### What you should do
All entries below are to be reproduced exactly.

Data to examine Start Marker

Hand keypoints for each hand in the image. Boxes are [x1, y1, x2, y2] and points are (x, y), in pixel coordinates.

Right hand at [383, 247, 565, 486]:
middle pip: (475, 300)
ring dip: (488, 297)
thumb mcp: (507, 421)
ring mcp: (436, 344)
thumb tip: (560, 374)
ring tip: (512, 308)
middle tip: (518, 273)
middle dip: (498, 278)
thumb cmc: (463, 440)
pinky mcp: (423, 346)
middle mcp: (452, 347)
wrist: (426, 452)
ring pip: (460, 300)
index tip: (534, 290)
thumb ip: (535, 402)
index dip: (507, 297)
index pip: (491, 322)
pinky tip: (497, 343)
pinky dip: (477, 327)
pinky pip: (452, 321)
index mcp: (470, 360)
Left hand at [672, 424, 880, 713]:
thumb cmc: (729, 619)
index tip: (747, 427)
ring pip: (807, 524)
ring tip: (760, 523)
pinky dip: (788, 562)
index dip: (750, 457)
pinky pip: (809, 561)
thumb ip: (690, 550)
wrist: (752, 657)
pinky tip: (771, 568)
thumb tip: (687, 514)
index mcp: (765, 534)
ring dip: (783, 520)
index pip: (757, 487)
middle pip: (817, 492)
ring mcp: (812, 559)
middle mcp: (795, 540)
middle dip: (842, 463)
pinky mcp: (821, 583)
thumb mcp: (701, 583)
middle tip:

Data to examine End Marker

### Solution to this problem
Hand keypoints for each hand in the image. Boxes are [x1, y1, x2, y2] and points are (x, y), in pixel coordinates.

Right hand at [383, 247, 565, 486]:
middle pip: (475, 300)
ring dip: (488, 297)
thumb mcp: (507, 421)
ring mcp: (436, 344)
thumb tip: (560, 374)
ring tip: (512, 308)
middle tip: (518, 273)
middle dip: (498, 278)
thumb cmc: (463, 440)
pinky mcp: (423, 346)
middle mcp: (452, 347)
wrist: (426, 452)
ring pip: (460, 300)
index tip: (534, 290)
thumb ip: (535, 402)
index dip: (507, 297)
index pip: (491, 322)
pinky tip: (497, 343)
pinky dip: (477, 327)
pinky pip: (452, 321)
index mcp: (470, 360)
Left hand at [672, 424, 880, 713]:
thumb cmc: (729, 619)
index tip: (747, 427)
ring pip: (807, 524)
ring tip: (760, 523)
pinky dip: (788, 562)
index dip: (750, 457)
pinky pip: (809, 561)
thumb ip: (690, 550)
wrist: (752, 657)
pinky tip: (771, 568)
thumb tip: (687, 514)
index mcp: (765, 534)
ring dip: (783, 520)
index pip: (757, 487)
middle pip: (817, 492)
ring mcp: (812, 559)
middle mcp: (795, 540)
middle dip: (842, 463)
pinky mcp: (821, 583)
thumb mcp: (701, 583)
middle tip:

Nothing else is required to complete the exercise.